Start of Records provided
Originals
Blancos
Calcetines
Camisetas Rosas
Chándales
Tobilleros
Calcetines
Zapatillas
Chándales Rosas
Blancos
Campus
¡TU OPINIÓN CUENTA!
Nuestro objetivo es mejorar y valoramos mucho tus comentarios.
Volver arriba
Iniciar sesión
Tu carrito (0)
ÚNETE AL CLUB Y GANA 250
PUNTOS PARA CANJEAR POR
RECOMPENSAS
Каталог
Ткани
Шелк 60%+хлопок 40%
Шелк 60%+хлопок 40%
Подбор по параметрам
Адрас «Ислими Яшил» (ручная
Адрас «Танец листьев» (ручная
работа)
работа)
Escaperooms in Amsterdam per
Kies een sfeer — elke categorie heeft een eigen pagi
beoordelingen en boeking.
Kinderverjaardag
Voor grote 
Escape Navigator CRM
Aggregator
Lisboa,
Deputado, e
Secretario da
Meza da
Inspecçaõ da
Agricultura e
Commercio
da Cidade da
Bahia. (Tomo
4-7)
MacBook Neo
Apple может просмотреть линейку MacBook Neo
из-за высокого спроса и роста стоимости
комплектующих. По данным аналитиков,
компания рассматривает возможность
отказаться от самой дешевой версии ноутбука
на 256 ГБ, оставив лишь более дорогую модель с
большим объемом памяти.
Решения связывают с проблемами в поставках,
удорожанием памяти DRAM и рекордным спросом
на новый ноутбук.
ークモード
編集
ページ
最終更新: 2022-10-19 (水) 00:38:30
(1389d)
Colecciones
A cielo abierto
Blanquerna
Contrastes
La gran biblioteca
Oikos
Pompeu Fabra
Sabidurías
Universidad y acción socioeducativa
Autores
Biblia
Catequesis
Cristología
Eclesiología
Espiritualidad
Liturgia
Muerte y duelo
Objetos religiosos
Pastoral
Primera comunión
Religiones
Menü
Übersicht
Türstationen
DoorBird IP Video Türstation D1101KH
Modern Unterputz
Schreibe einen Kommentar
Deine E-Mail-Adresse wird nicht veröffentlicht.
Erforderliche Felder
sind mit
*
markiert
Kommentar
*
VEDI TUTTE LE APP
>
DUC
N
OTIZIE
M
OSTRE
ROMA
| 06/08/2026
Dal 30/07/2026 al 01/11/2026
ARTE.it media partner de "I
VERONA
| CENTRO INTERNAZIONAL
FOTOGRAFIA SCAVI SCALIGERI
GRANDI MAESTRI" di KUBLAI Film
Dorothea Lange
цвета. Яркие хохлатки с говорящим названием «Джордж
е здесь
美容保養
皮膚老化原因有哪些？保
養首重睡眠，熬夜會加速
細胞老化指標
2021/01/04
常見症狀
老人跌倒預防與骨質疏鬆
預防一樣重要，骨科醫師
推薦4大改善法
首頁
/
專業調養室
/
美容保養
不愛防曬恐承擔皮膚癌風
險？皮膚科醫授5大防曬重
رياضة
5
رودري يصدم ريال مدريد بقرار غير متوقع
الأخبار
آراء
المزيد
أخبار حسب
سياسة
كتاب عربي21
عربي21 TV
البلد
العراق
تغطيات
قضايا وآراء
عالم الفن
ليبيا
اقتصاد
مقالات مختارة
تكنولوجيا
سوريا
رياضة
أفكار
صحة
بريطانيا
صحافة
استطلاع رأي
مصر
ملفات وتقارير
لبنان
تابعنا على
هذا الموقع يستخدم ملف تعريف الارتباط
End of Records provided
§ **Exercise details**:
Reproduce verbatim every line of the entries from the very first line through the line containing "Escaperooms in Amsterdam per", both ends included.

§ **Answer box**:
Originals
Blancos
Calcetines
Camisetas Rosas
Chándales
Tobilleros
Calcetines
Zapatillas
Chándales Rosas
Blancos
Campus
¡TU OPINIÓN CUENTA!
Nuestro objetivo es mejorar y valoramos mucho tus comentarios.
Volver arriba
Iniciar sesión
Tu carrito (0)
ÚNETE AL CLUB Y GANA 250
PUNTOS PARA CANJEAR POR
RECOMPENSAS
Каталог
Ткани
Шелк 60%+хлопок 40%
Шелк 60%+хлопок 40%
Подбор по параметрам
Адрас «Ислими Яшил» (ручная
Адрас «Танец листьев» (ручная
работа)
работа)
Escaperooms in Amsterdam per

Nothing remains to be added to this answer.